TASK ITEM: Every line in the data below that holds "ikke" should be found and copied.

Saved data entries
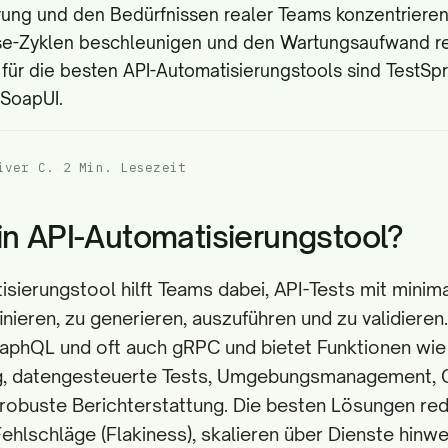
ung und den Bedürfnissen realer Teams konzentrieren 
se-Zyklen beschleunigen und den Wartungsaufwand re
ür die besten API-Automatisierungstools sind TestSpr
 SoapUI.
iver C.
·
2 Min. Lesezeit
in API-Automatisierungstool?
isierungstool hilft Teams dabei, API-Tests mit min
inieren, zu generieren, auszuführen und zu validieren
aphQL und oft auch gRPC und bietet Funktionen wie
g, datengesteuerte Tests, Umgebungsmanagement, 
 robuste Berichterstattung. Die besten Lösungen red
 Fehlschläge (Flakiness), skalieren über Dienste hinw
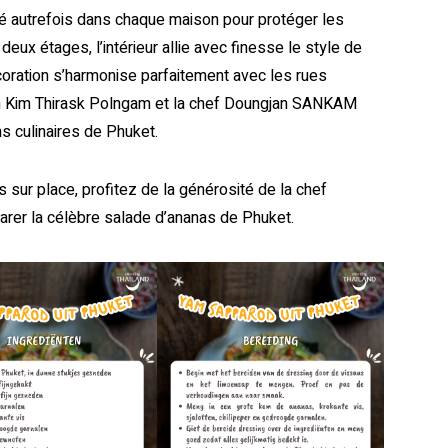
isé autrefois dans chaque maison pour protéger les
ux étages, l’intérieur allie avec finesse le style de
coration s’harmonise parfaitement avec les rues
e Khun Kim Thirask Polngam et la chef Doungjan SANKAM
ons culinaires de Phuket.
 sur place, profitez de la générosité de la chef
arer la célèbre salade d’ananas de Phuket.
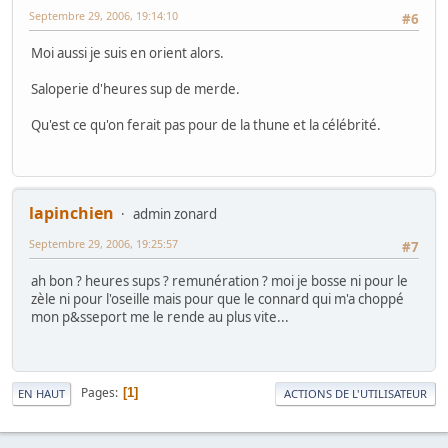
Septembre 29, 2006, 19:14:10
#6
Moi aussi je suis en orient alors.
Saloperie d'heures sup de merde.
Qu'est ce qu'on ferait pas pour de la thune et la célébrité.
lapinchien
admin zonard
Septembre 29, 2006, 19:25:57
#7
ah bon ? heures sups ? remunération ? moi je bosse ni pour le
zèle ni pour l'oseille mais pour que le connard qui m'a choppé
mon p&sseport me le rende au plus vite...
Pages
1
EN HAUT
ACTIONS DE L'UTILISATEUR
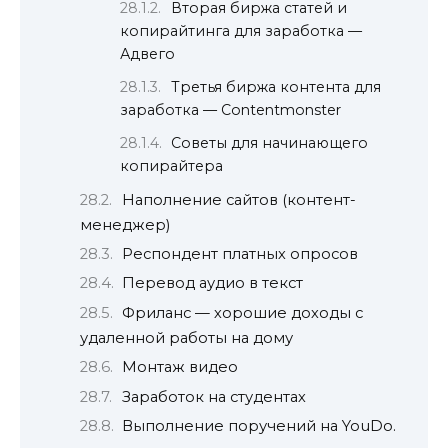
Вторая биржа статей и
копирайтинга для заработка —
Адвего
Третья биржа контента для
заработка — Contentmonster
Советы для начинающего
копирайтера
Наполнение сайтов (контент-
менеджер)
Респондент платных опросов
Перевод аудио в текст
Фриланс — хорошие доходы с
удаленной работы на дому
Монтаж видео
Заработок на студентах
Выполнение поручений на YouDo.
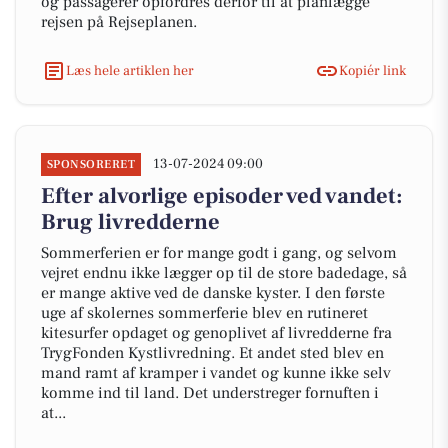
og passagerer opfordres derfor til at planlægge
rejsen på Rejseplanen.
Læs hele artiklen her
Kopiér link
13-07-2024 09:00
SPONSORERET
Efter alvorlige episoder ved vandet:
Brug livredderne
Sommerferien er for mange godt i gang, og selvom
vejret endnu ikke lægger op til de store badedage, så
er mange aktive ved de danske kyster. I den første
uge af skolernes sommerferie blev en rutineret
kitesurfer opdaget og genoplivet af livredderne fra
TrygFonden Kystlivredning. Et andet sted blev en
mand ramt af kramper i vandet og kunne ikke selv
komme ind til land. Det understreger fornuften i
at...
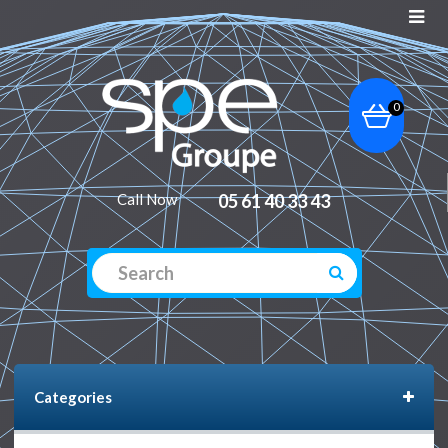
0
Call Now
05 61 40 33 43
Categories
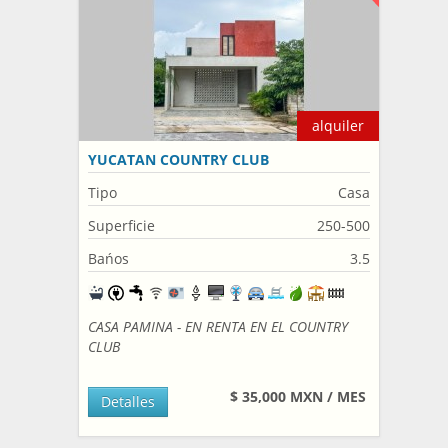
alquiler
YUCATAN COUNTRY CLUB
Tipo
Casa
Superficie
250-500
Bańos
3.5
CASA PAMINA - EN RENTA EN EL COUNTRY
CLUB
$ 35,000 MXN / MES
Detalles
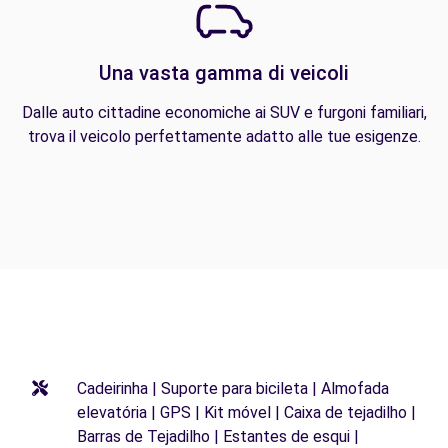
Una vasta gamma di veicoli
Dalle auto cittadine economiche ai SUV e furgoni familiari,
trova il veicolo perfettamente adatto alle tue esigenze.
Cadeirinha | Suporte para bicileta | Almofada
elevatória | GPS | Kit móvel | Caixa de tejadilho |
Barras de Tejadilho | Estantes de esqui |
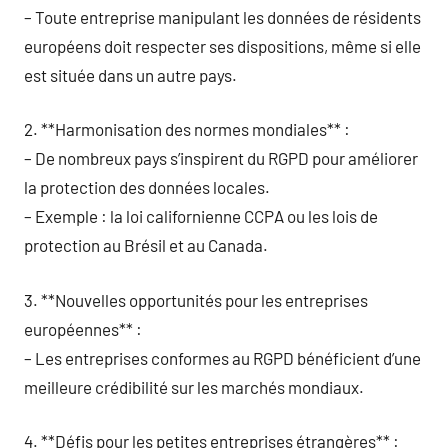
– Toute entreprise manipulant les données de résidents
européens doit respecter ses dispositions, même si elle
est située dans un autre pays.
2. **Harmonisation des normes mondiales** :
– De nombreux pays s’inspirent du RGPD pour améliorer
la protection des données locales.
– Exemple : la loi californienne CCPA ou les lois de
protection au Brésil et au Canada.
3. **Nouvelles opportunités pour les entreprises
européennes** :
– Les entreprises conformes au RGPD bénéficient d’une
meilleure crédibilité sur les marchés mondiaux.
4. **Défis pour les petites entreprises étrangères** :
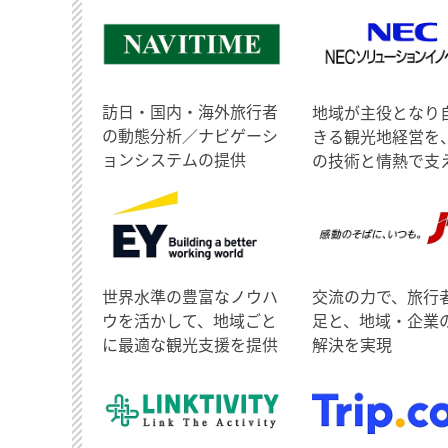
訪日・国内・海外旅行者
地域が主役となり
の動態分析／ナビゲーシ
きる観光地経営を
ョンシステムの提供
の技術と情熱で支
世界水準の豊富なノウハ
交流の力で、旅行
ウを活かして、地域ごと
足と、地域・企業
に最適な観光支援を提供
解決を実現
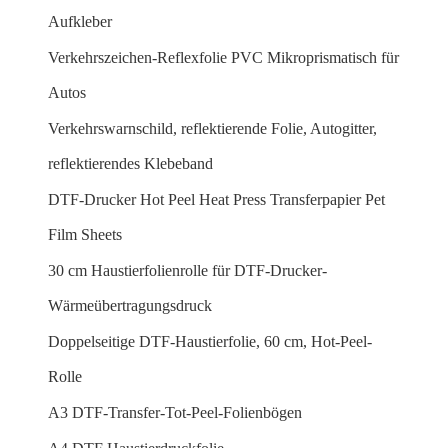
Aufkleber
Verkehrszeichen-Reflexfolie PVC Mikroprismatisch für
Autos
Verkehrswarnschild, reflektierende Folie, Autogitter,
reflektierendes Klebeband
DTF-Drucker Hot Peel Heat Press Transferpapier Pet
Film Sheets
30 cm Haustierfolienrolle für DTF-Drucker-
Wärmeübertragungsdruck
Doppelseitige DTF-Haustierfolie, 60 cm, Hot-Peel-
Rolle
A3 DTF-Transfer-Tot-Peel-Folienbögen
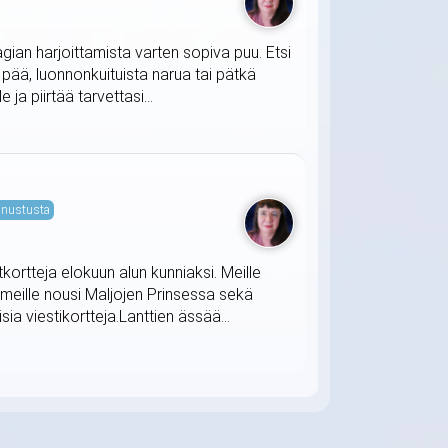
agian harjoittamista varten sopiva puu. Etsi
t pää, luonnonkuituista narua tai pätkä
ja piirtää tarvettasi...
nustusta
tkortteja elokuun alun kunniaksi. Meille
 meille nousi Maljojen Prinsessa sekä
ia viestikortteja.Lanttien ässää...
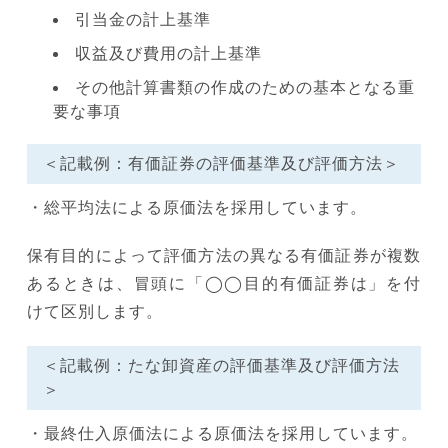
引当金の計上基準
収益及び費用の計上基準
その他計算書類の作成のための基本となる重
要な事項
＜記載例：有価証券の評価基準及び評価方法＞
・総平均法による原価法を採用しています。
保有目的によって評価方法の異なる有価証券が複数
あるときは、冒頭に「◯◯目的有価証券は」を付
けて区別します。
＜記載例：たな卸資産の評価基準及び評価方法
＞
・最終仕入原価法による原価法を採用しています。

COMPLETED TASK:
vejret endnu ikke lægger op til de store badedage, så
mand ramt af kramper i vandet og kunne ikke selv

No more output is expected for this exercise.